An apothecary is a person who prepared and sold medicines, functioning as an early version of today’s pharmacist. The word traces back to the Greek “apothēkē,” a combination of “apo” (separate) and “thē” (to place), which literally meant a storehouse for food and wine. Over centuries, the term shifted from describing a general warehouse keeper to someone who specifically stored, mixed, and dispensed medicinal ingredients.
From Warehouse to Medicine Shop
The journey from “storage place” to “medicine maker” happened gradually. In ancient Greece and Rome, an apothēkē could hold wine, spices, or herbs. As the practice of preparing remedies became more specialized during the Middle Ages, the word narrowed. By the 1600s in Europe, an apothecary referred specifically to someone who ran a shop devoted to compounding and selling drugs.
Chemistry was central to the work. Apothecaries used mortars and pestles to grind ingredients, glass alembics and retorts for distillation, ceramic crucibles for heating compounds, and Florentine bottles for extracting flower oils. Many of these tools remained essentially unchanged for centuries. Decorated ceramic jars called albarellos lined the shelves, holding the raw ingredients needed to manufacture medicines. The jars themselves became a mark of the profession, lending prestige to the craft.
What Apothecaries Actually Did
In the 1600s and 1700s, medical practice was split among three groups: physicians diagnosed illness, barber-surgeons performed procedures, and apothecaries mixed and sold remedies. An apothecary’s daily work centered on retail, preparing formulations and selling them directly to the public without performing surgery or formal diagnosis.
That division blurred quickly. From the late 1600s onward, English apothecaries increasingly treated patients alongside selling medicines, advising, prescribing, and acting as general practitioners when no physician was available. Some became “surgeon-apothecaries,” combining both roles. In 1672, the Society of Apothecaries in London established its own chemical laboratory to manufacture drugs, controlling quality and boosting the profession’s credibility. The Society itself had been formally created in 1617 when King James I granted a royal charter separating apothecaries from the Guild of Grocers, recognizing them as a distinct profession.
Apothecaries in Colonial America
The boundaries were even looser in the American colonies. By the 1700s, medical practitioners were becoming more common in North American towns, but unlike in Britain or France, there was no strict system dictating who could do what. An apothecary might run a drug shop, treat patients like a physician, and sell toiletries like a general shopkeeper, all under one roof. Practitioners were free to choose which parts of medicine they practiced and to call themselves whatever they liked. This flexibility meant the apothecary often served as the closest thing to a primary care provider in many communities.

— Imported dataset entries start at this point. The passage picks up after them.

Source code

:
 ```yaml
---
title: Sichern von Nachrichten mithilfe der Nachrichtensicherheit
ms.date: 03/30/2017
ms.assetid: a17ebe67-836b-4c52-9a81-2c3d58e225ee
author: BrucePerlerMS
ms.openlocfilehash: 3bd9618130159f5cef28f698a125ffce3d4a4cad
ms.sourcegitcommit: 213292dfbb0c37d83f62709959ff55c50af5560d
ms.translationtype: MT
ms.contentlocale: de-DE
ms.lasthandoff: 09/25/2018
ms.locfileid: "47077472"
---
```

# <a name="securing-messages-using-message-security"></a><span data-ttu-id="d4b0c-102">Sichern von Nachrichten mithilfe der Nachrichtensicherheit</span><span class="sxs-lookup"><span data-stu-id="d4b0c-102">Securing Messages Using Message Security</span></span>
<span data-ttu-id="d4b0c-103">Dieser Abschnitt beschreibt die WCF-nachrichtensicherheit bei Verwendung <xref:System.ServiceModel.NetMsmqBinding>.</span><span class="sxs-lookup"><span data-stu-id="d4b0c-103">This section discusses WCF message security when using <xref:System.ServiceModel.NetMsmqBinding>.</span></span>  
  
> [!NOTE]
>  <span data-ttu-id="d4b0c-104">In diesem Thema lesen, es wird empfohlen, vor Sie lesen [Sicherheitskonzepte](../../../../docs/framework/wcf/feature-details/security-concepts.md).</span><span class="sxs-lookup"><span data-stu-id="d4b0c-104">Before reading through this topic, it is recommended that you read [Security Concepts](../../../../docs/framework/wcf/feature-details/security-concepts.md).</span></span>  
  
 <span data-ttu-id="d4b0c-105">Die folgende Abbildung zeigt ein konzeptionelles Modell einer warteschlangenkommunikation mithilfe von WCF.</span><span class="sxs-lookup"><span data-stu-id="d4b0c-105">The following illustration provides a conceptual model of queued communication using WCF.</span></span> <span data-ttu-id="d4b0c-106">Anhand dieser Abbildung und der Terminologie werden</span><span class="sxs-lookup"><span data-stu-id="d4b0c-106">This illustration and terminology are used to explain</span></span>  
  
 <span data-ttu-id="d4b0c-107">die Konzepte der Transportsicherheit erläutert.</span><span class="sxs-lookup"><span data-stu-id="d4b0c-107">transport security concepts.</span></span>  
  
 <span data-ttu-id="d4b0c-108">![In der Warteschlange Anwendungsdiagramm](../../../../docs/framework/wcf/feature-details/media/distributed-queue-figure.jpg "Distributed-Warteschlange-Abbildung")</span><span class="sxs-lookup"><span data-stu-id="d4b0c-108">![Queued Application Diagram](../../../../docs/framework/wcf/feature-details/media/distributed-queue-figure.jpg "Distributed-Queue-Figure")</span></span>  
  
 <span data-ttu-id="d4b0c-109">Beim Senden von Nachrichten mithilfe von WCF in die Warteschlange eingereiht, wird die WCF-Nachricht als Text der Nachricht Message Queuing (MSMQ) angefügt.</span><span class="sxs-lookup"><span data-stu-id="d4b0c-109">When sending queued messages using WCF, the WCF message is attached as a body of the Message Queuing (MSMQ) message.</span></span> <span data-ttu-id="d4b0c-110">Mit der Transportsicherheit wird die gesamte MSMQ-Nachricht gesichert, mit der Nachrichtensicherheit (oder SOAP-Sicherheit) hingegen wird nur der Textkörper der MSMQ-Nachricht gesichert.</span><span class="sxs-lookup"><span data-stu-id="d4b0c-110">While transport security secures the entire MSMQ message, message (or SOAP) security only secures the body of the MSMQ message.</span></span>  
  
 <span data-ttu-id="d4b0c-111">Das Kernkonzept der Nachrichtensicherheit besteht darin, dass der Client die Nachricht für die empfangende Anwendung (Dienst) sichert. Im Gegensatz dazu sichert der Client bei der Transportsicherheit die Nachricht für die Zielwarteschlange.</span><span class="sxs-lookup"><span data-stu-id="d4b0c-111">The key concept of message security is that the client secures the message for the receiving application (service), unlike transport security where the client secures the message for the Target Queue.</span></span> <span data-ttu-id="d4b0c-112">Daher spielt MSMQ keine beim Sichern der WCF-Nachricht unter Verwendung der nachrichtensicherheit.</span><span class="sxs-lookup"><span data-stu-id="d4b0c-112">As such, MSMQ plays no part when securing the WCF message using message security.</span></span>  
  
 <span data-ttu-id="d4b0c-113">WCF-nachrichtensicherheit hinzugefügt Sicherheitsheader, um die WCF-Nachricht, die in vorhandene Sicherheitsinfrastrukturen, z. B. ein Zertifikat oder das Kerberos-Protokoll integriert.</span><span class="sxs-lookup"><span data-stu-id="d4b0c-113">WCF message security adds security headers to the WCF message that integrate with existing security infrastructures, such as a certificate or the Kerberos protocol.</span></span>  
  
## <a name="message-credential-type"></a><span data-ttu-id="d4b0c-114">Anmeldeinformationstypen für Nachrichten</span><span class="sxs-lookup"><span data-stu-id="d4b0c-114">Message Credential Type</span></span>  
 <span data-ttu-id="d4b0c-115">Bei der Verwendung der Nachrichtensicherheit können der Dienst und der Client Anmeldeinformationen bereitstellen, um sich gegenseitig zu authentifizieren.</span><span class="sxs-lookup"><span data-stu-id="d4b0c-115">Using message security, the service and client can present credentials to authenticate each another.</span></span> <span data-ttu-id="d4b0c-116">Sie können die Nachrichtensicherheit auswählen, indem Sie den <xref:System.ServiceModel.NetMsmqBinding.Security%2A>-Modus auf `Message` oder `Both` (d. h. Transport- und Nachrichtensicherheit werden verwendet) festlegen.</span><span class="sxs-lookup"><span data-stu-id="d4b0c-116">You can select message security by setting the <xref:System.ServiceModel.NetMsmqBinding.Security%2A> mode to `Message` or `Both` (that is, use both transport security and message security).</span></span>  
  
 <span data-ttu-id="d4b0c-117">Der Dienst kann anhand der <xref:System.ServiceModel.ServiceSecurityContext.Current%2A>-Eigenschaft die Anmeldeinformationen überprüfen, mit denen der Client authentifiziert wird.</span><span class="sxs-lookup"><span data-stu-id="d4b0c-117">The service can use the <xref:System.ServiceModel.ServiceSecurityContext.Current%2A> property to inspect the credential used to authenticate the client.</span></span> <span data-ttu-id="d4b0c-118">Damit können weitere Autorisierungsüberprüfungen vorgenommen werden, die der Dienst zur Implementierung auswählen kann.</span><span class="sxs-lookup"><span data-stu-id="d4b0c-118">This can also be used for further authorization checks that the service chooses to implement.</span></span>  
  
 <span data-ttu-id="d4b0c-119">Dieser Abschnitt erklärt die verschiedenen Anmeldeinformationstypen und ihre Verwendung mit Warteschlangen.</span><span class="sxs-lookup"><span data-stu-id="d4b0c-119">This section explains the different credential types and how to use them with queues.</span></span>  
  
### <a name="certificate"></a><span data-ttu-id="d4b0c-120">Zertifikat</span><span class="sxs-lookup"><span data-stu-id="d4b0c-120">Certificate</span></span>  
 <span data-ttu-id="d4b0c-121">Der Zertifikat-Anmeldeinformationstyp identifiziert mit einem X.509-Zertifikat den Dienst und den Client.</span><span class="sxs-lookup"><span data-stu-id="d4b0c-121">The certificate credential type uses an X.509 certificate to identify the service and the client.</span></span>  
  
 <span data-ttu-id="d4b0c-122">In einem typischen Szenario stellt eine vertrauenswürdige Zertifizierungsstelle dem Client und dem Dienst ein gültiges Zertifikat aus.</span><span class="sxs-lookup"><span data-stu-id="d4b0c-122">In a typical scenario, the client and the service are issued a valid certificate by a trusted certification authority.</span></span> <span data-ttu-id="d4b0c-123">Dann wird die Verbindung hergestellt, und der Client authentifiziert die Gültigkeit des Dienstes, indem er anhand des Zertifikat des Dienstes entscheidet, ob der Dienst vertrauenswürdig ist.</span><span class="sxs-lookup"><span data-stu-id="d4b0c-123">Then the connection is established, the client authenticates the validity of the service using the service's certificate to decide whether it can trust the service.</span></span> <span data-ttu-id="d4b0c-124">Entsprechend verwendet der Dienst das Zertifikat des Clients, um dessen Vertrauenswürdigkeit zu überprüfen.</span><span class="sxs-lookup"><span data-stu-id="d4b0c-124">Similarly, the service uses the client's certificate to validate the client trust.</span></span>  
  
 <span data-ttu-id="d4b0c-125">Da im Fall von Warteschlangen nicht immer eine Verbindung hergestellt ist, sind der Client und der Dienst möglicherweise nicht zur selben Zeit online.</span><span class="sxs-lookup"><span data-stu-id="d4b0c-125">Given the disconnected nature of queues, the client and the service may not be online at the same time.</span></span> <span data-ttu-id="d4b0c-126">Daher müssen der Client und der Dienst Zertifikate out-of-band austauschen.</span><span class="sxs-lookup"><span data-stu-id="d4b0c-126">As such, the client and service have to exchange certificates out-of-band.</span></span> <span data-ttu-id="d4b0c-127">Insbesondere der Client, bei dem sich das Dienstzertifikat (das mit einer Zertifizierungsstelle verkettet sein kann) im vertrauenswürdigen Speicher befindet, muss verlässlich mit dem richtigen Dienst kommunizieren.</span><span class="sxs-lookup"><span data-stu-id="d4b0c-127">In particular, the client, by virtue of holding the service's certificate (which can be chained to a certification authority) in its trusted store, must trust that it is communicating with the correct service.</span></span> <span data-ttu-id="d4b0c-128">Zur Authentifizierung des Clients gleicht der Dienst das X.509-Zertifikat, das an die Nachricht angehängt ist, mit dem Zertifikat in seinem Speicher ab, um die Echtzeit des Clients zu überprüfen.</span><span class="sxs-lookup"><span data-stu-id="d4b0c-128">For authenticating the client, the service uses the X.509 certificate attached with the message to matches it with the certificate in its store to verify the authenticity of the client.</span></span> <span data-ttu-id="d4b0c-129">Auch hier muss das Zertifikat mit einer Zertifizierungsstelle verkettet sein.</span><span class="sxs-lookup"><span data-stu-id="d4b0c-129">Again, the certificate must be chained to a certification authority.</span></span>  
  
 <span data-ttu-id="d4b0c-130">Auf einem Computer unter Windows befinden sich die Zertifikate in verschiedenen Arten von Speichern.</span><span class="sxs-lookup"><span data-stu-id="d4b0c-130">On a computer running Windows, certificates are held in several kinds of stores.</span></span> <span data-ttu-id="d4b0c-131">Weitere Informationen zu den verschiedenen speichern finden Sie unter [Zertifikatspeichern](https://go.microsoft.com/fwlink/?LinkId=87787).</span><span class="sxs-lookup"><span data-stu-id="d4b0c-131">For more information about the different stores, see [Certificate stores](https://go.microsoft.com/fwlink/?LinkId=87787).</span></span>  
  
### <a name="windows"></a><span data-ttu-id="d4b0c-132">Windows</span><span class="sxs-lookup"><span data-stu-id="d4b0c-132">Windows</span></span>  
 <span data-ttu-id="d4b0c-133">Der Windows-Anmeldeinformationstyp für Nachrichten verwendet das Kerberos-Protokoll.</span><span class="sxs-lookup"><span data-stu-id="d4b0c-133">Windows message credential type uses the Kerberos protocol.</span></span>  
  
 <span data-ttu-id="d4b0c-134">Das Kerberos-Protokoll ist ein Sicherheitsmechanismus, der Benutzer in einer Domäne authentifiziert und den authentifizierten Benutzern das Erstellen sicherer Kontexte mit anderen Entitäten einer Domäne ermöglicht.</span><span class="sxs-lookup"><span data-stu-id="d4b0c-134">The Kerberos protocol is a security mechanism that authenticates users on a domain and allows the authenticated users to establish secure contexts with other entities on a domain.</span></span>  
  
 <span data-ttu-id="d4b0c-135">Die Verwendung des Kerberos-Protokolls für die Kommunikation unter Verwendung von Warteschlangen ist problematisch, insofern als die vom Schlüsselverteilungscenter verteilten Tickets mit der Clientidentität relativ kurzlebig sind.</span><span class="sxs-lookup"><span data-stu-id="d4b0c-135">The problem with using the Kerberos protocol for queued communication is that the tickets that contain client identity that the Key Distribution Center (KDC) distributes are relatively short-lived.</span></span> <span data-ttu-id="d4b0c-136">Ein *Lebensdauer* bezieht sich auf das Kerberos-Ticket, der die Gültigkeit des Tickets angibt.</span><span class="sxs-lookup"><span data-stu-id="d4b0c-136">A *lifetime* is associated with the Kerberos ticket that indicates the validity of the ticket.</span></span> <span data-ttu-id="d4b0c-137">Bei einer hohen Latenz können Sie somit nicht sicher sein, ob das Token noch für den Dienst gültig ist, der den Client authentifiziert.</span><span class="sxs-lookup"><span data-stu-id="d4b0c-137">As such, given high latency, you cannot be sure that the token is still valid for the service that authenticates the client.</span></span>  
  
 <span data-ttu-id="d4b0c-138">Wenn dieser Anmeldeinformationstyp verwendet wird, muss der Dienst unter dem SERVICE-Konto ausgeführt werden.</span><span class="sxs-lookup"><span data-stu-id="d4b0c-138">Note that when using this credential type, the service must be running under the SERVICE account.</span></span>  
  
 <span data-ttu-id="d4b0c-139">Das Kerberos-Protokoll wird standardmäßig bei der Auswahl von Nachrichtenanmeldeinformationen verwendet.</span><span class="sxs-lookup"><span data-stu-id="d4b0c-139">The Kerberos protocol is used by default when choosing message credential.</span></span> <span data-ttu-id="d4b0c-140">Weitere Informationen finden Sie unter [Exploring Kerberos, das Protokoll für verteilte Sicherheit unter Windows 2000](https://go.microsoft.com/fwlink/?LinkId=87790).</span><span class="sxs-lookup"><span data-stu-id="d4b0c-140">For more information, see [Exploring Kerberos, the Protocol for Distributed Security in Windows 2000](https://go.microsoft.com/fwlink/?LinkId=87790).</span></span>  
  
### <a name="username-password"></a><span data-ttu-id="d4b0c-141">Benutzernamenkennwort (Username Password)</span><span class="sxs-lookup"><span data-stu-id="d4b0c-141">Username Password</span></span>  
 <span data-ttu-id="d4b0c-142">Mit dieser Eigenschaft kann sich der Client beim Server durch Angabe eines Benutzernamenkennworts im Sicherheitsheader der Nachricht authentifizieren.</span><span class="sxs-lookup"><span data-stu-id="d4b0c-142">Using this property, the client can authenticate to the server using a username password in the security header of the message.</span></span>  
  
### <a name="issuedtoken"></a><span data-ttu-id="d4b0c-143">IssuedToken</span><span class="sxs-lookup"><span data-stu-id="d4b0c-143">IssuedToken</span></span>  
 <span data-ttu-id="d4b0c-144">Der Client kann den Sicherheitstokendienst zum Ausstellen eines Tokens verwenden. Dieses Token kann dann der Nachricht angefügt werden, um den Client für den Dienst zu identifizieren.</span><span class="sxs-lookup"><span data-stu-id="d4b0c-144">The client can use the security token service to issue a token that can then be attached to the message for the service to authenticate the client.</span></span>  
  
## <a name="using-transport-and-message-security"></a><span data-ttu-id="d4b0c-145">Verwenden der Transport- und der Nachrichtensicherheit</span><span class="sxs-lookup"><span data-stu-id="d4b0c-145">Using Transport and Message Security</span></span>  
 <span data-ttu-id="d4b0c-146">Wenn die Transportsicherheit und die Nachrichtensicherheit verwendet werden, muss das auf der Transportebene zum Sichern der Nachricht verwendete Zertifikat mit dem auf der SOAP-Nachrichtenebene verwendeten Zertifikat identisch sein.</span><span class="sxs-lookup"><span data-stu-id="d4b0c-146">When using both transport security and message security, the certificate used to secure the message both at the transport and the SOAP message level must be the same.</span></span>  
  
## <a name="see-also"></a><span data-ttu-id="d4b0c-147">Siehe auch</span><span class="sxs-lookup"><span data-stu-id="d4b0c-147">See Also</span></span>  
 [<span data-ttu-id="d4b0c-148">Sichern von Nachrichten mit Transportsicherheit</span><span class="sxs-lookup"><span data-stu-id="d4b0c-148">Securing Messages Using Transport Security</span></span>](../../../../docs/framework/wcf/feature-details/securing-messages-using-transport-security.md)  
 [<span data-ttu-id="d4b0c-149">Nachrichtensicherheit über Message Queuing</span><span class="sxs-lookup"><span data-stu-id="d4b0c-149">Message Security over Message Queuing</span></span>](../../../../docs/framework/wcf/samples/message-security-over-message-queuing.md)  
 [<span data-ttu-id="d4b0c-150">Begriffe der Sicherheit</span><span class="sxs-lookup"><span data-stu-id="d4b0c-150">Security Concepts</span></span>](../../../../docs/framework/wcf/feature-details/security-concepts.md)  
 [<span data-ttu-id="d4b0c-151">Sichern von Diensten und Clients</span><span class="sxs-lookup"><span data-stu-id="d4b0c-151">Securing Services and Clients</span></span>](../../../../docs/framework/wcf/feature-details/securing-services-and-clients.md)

How the Term Became “Pharmacist”
By the early 1900s, the role had shifted decisively toward what we now call pharmacy. Pharmacists still fulfilled the traditional apothecary function of preparing drug products “according to the art,” but the profession was becoming more standardized and regulated. As pharmaceutical manufacturing industrialized and pre-made medications replaced hand-compounded remedies, the term “pharmacist” or “chemist” (in British English) gradually replaced “apothecary” in everyday language. The Worshipful Society of Apothecaries still exists in London today, though its role is now primarily educational and ceremonial.
Why the Word Is Everywhere Again
Walk through any trendy shopping district and you’ll see “apothecary” on storefronts, candle labels, and skincare bottles. Brands like Aesop and Malin+Goetz have built entire identities around the concept, positioning themselves as throwbacks to a time when service was personal and ingredients were simple and recognizable. The appeal is partly aesthetic (minimalist packaging, amber glass bottles) and partly philosophical. In a market filled with mass-produced cosmetics, the apothecary label signals transparency, natural ingredients, and a slower, more intentional approach to self-care.
This modern usage isn’t entirely accurate, of course. Historical apothecaries used plenty of ingredients that were neither gentle nor natural by today’s standards, including mercury and arsenic compounds. And modern “apothecary brands” often blend natural ingredients with advanced chemistry to improve performance. But the word carries a specific emotional weight: craft over mass production, care over convenience, simplicity over complexity. That’s what makes it so effective in marketing, and it’s why a Greek word for “warehouse” now appears on $40 bottles of facial oil.